▶ Activity
Please return every line of the records below that contains the word "Toxine".

Given data below:

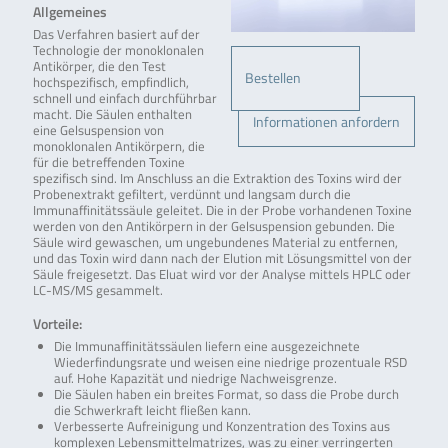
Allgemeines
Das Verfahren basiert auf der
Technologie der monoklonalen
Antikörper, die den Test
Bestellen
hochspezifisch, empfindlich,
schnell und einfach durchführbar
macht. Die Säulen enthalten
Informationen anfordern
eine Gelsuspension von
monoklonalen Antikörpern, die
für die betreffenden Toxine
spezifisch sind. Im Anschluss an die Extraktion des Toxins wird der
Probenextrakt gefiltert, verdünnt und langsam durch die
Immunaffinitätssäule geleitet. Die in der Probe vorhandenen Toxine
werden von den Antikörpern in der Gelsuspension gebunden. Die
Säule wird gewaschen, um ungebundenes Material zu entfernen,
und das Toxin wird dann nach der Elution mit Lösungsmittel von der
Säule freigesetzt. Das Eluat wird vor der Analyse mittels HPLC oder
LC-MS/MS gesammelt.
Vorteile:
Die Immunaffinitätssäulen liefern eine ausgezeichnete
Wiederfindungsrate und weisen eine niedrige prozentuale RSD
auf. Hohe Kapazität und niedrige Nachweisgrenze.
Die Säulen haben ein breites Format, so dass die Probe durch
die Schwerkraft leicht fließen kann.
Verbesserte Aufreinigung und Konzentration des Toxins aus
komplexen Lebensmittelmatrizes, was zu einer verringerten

End of Given data.
Given data below:

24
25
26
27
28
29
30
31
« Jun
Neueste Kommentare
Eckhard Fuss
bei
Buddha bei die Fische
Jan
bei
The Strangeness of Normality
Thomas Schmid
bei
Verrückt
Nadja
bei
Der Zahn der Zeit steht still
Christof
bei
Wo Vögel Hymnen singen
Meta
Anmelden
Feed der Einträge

End of Given data.
Given data below:

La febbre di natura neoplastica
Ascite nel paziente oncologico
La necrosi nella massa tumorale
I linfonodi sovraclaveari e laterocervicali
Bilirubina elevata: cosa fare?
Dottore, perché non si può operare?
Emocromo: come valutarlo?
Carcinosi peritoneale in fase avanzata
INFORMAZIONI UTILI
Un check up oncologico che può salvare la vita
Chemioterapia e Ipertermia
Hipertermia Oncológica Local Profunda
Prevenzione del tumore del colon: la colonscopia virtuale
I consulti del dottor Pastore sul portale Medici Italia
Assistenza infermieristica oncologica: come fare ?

End of Given data.

▶ Result
für die betreffenden Toxine
Immunaffinitätssäule geleitet. Die in der Probe vorhandenen Toxine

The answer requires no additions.